Spy: At last fat is getting a chance in Hollywood

Fat people get a rough deal in Hollywood. Starting with Fatty Arbuckle and Oliver Hardy, they usually feature to be ridiculed. Dressed up in hot pants or tight ballet outfits, they prance around for cheap laughs, or get stuck in windows and sewage pipes from which they have to be extracted. Overweight women rarely feature at all, save as gluttons, hysterics or embodiments of evil. It's hardly surprising the net is teeming with posts from those offended by shows like Dance Your Ass Off or comedies like The Nutty Professor, in which Eddie Murphy was put in a fat suit.

"I couldn't stop crying," writes one upon discovering three new characters in a Disney theme park: Glutton, Lead Bottom and Snacker, a trio of evil fat bugs who pig out on burgers and fries (the characters have since been replaced). The irony of anti-obesity campaigns such as this is that overweight people – particularly children – respond negatively to humiliation and typecasting. Studies have found that shaming fat people increases the risk of harmful behaviours like binge eating.

While public health is hardly on the agendas of media multinationals, some studios are starting to realise they have not only neglected but outright alienated a significant part of their audiences. Spy, a new release by 20th Century Fox, underscores the seismic shift taking place in development departments of the majors.

Spy would be a straightforward James Bond spoof except that the film's protagonist, CIA agent Susan Cooper (Melissa McCarthy) is not only overweight but also likeable and bright.
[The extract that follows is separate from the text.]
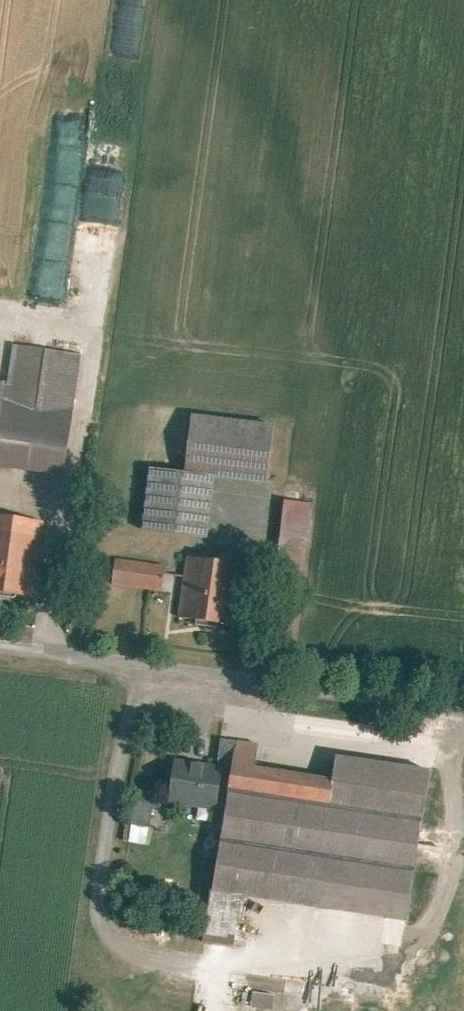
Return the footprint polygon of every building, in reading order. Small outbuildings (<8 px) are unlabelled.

In fact, she ends up outsmarting her slim, young opponents, of whom there are many.

The film starts with Susan pushing paper in the rat-infested basement of the Langley HQ. Despite getting top grades in training, she has never been considered for the field because of her oversize frame. Consequently, Susan's self-confidence is close to zero and she thinks of her life as a "disaster". She's also keenly aware of already being middle-aged (another Hollywood no-no).

Yet by a sudden twist of fate, Susan is propelled to the frontline. Since she has never left her appalling workspace, Susan is the only person in the CIA whose face is not known to Raina Boyanov (Rose Byrne), an evil Bulgarian woman about to sell a stolen nuclear weapon to terrorists. Susan volunteers to become Raina's shadow.

The film now applies all the spy movie clichés to someone trapped in a stereotype. Instead of giving her an exciting secret identity, Susan's superiors plonk a ridiculous wig on her head and make her pretend she is a Kansas housewife who won a trip around the world by playing bingo. The CIA's gadget man hands her secret weapons, but instead of concealing them in diamond earrings, they are hidden in packs of laxatives and haemorrhoid cream.

She is instructed to "observe only" but, needless to say, Susan ignores these orders and embarks on car chases, fistfights and hands-on-action worthy of a James Bond. The wig ends up in the dustbin and Susan morphs into the glamorous operative "Amber", who just happens to be a bit on the large side.

As a final coup de grace, Susan butchers one of the Eastern European babes she has always both envied and detested. The film's message is as unsubtle as it could possibly be: overweight people should feel more at ease with their fat. None of this makes for a particularly good film (and good-looking Eastern Europeans may be offended), but the effect could be helpful. While dishonest political correctness won't remedy the obesity epidemic, it is clear that what we're doing at the moment is making things worse.


Maggie Gyllenhaal is deemed "too old"

Hollywood routinely parades some groups, such as fat people or dwarfs, for cheap laughs (see The Man with the Golden Gun or "Mini-me" in Austin Powers). Others, such as women north of 35, are often ignored entirely. Actress Maggie Gyllenhaal, 37, left, was recently told she is "too old" to star opposite a man almost two decades her senior. Combine fat and middle-aged and you have got exactly the type of woman who is as rare as a snow leopard in Hollywood movies.